SEGUNDO PASSO
            Estou afundando, perdendo a consciência num copo de bebida alcoólica. Sinto que vou morrer afogado, não tenho mais forças para resistir a tamanha atração que arrebata a minha alma sob os desejos da carne, a compulsão por mais um gole que anestesie os meus tormentos. Quando a minha consciência sobe à superfície por um momento, que vejo a destruição ao meu redor, tudo que fiz e continuo fazendo de errado, vem uma vontade de deixar essa existência tão triste, onde me vejo algemado a uma garrafa de bebida alcoólica. Passo a pensar no suicídio, não vejo outra solução. Sei que muitas pessoas como eu encontraram essa solução para sair desse aperto.
            Fui na sala de Alcoólicos Anônimos, os colegas que foram falar na cabeceira de mesa mostraram que eram impotentes frente ao álcool. Reconheci que não era diferente deles, também sou impotente frente ao álcool. É ele que está me levando cada vez mais ao fundo do poço. Não tenho forças para resistir a esse arrastamento que consome o meu corpo e minha alma como areia movediça: quanto mais me debato querendo sair, mas afundo na lama. Não tenho nenhum ponto de apoio no qual possa me sustentar, possa fazer força e sair. Minha família não acredita em mim, meus colegas de trabalho se afastaram, restam apenas os amigos de copo, que como eu, também estão sendo arrastados na mesma areia movediça.

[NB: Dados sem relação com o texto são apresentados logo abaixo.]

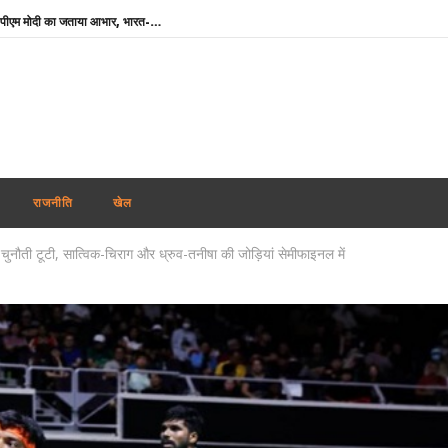
‘मेरे मित्र, धन्यवाद’ : नेतन्याहू ने पीएम मोदी का जताया आभार, भारत-इजराइल रिश्ते मजबूत करने पर जोर
NSF कॉन्क्लेव में बोले खेल मंत्री मांडविया- ‘चयन प्रक्रिया निष्पक्ष हो, किसी एथलीट के साथ नाइंसाफी नहीं होनी चाहिए’
तमिलनाडु के सीएम विजय को राहत : पत्नी संगीता ने वापस ली तलाक की अर्जी
भारतीय नाविकों की सुरक्षा सर्वोच्च प्राथमिकता, खाड़ी क्षेत्र में 24 घंटे हेल्पलाइन सक्रिय : विदेश मंत्रालय
पंजाब में फिर अकाली दल-भाजपा गठबंधन की अटकलें : सुखबीर बादल ने पीएम मोदी से की मुलाकात, AAP ने कसा तंज
थाईलैंड : 9वीं कक्षा के छात्र ने पहले दादा-दादी की हत्या की, फिर स्कूल पहुंचकर 5 शिक्षकों को उतारा मौत के घाट
राजनीति
खेल
शेयर बाजार में गिरावट के साथ कारोबारी सप्ताह का समापन, सेंसेक्स 456 अंक टूटा, निफ्टी 65 अंक कमजोर
ी चुनौती टूटी, सात्विक-चिराग और ध्रुव-तनीषा की जोड़ियां सेमीफाइनल में
कोरिया मास्टर्स : अश्मिता की टॉप सीड पर स्तब्धकारी जीत, रक्षिता ने तन्वी को बाहर किया, सेमीफाइनल में आमने-सामने
बांग्लादेश ने बिजली व गैस संकट के बीच भारत से अधिक डीजल सप्लाई की अपील की
झारखंड : छात्रों की सरकार के साथ पहले दौर की बातचीत खत्म, आंदोलन जारी रखने पर अडिग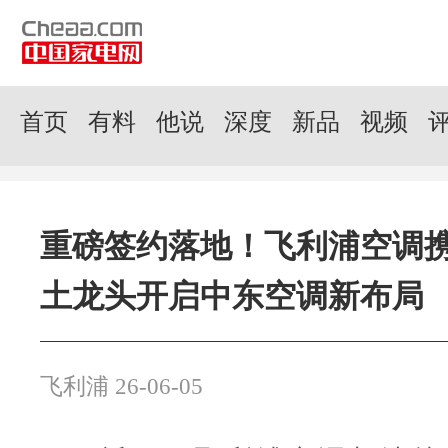
首页
有料
他说
深度
新品
视频
重磅签约落地！飞利浦空调
土龙头开启中东空调新布局
飞利浦 26-06-05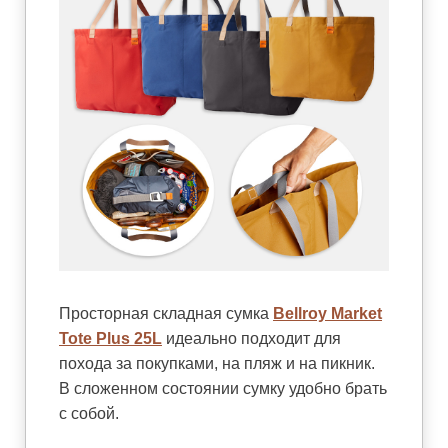
Просторная складная сумка
Bellroy Market
Tote Plus 25L
идеально подходит для
похода за покупками, на пляж и на пикник.
В сложенном состоянии сумку удобно брать
с собой.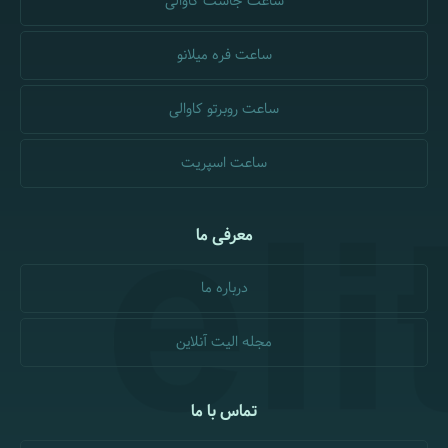
ساعت جاست کاوالی
ساعت فره میلانو
ساعت روبرتو کاوالی
ساعت اسپریت
معرفی ما
درباره ما
مجله الیت آنلاین
تماس با ما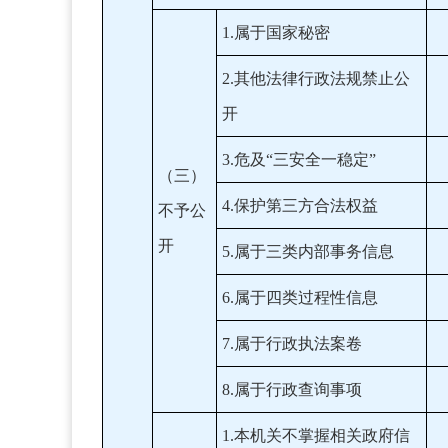
1.属于国家秘密
2.其他法律行政法规禁止公
开
3.危及“三安全一稳定”
（三）
4.保护第三方合法权益
不予公
开
5.属于三类内部事务信息
6.属于四类过程性信息
7.属于行政执法案卷
8.属于行政查询事项
1.本机关不掌握相关政府信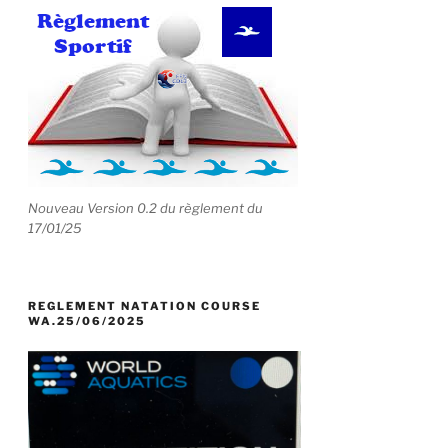
Nouveau Version 0.2 du règlement du
17/01/25
REGLEMENT NATATION COURSE
WA.25/06/2025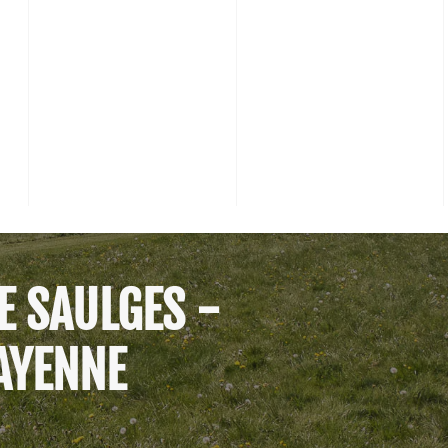
E SAULGES -
AYENNE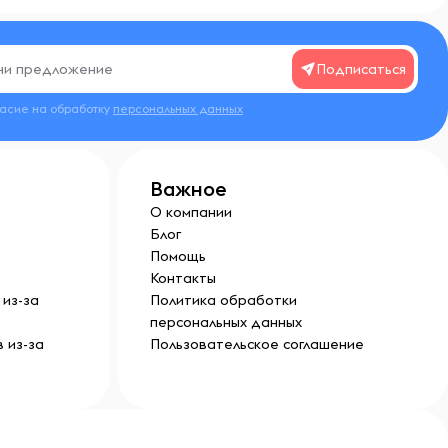
Подписаться
ласие на обработку
персональных данных
Важное
О компании
Блог
Помощь
Контакты
из-за
Политика обработки
персональных данных
 из-за
Пользовательское соглашение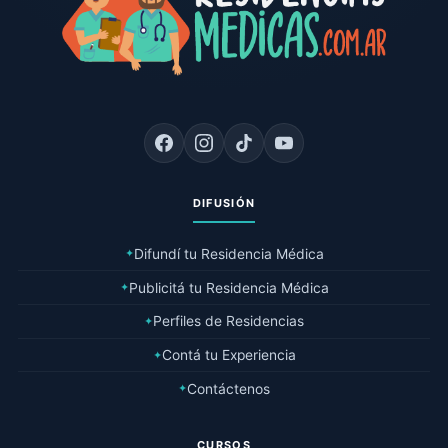
DIFUSIÓN
Difundí tu Residencia Médica
✦
Publicitá tu Residencia Médica
✦
Perfiles de Residencias
✦
Contá tu Experiencia
✦
Contáctenos
✦
CURSOS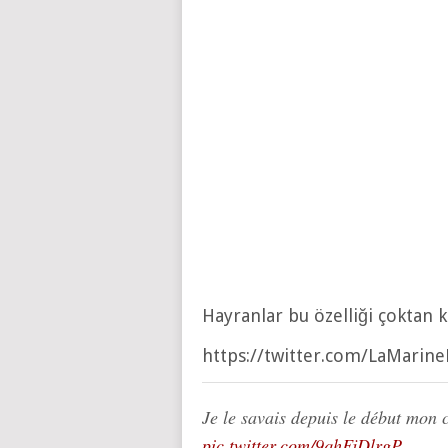
Hayranlar bu özelliği çoktan k
https://twitter.com/LaMari
Je le savais depuis le début mon
pic.twitter.com/9qhFjDlrgP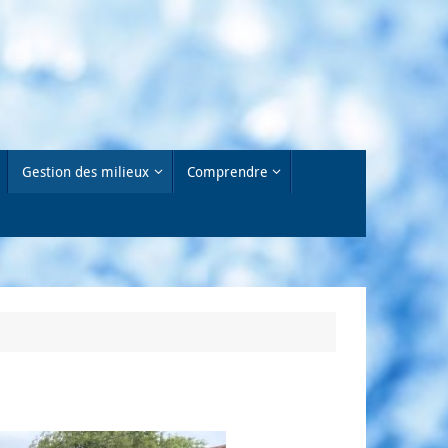
Gestion des milieux
Comprendre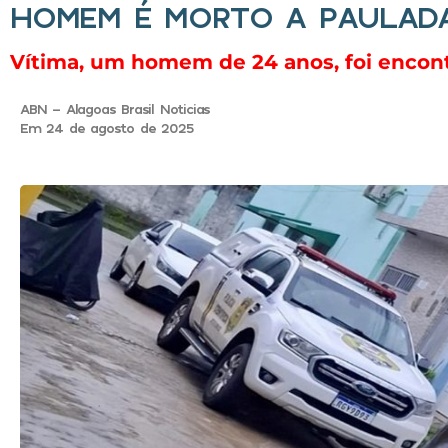
HOMEM É MORTO A PAULAD
Vítima, um homem de 24 anos, foi encont
ABN - Alagoas Brasil Noticias
Em 24 de agosto de 2025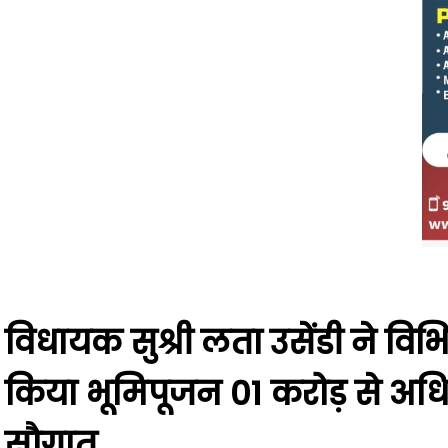
विधायक सुश्री लता उसेंडी ने विभिन 
किया भूमिपूजन 01 करोड़ से अधिक
सौगात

            Mas alguém me fala de um Poder Superior, uma forma de encontro com Deus da maneira que eu possa imaginar. Dizem que somente um Poder Superior poderá me livrar dessa obsessão que torna minha vida ingovernável. Não acredito que exista um Deus capaz de tamanho milagre. Recuso-me a ser enganado. Mas, eu vivo dentro de um engano. Vivo dentro de um redemoinho que eu mesmo construí e que suga a minha vida. Agora chega perto de minha consciência uma ajuda que poderá me livrar dessa agonia, e eu recuso pois tem um nome que nunca respeitei, nunca dei crédito na sua existência.
            Por que não me agarro a esse tipo de salva-vidas que alguém me atirou? Só porque tem o nome de um Poder Superior que eu não consigo ver, medir ou pesar? Mas também não consigo ver, medir ou pesar essa obsessão pelo álcool e que destrói a minha vida. Porque não posso aceitar essa sugestão, mesmo que seja só para experimentar um pouquinho de sua realidade? Porque não deixo à minha mente aberta para a possibilidade de um milagre acontecer na minha vida? Afinal, a ciência aceita a existência dos milagres, dos fatos que acontecem e que ela não consegue provar ou explicar.
            Vejo ao redor, na sala de AA, tantos exemplos desse milagre, e todos tiveram a ajuda desse Poder Superior. Porque somente eu deva ser melhor ou pior do que eles e não ser alcançado por esse milagre? Devo parar de lutar com a minha descrença. Não posso acreditar em Deus e desafiá-lo ao mesmo tempo. Acreditar significa confiar e não desafiar. Porque não considerar nos companheiros abençoados pelo milagre da abstinência o refúgio da minha fé? Talvez dentro dessa sala, frequentando, aprendendo e servindo, a minha fé se amplie. Talvez eu chegue a ver o rosto de Deus, algum dia quando cansado de servir ao próximo, quando muitas almas eu tiver ajudado a sair do desespero contando a minha história e estendendo a minha mão, quando eu fitar com meus olhos umedecidos pela fé, o meu próprio espelho.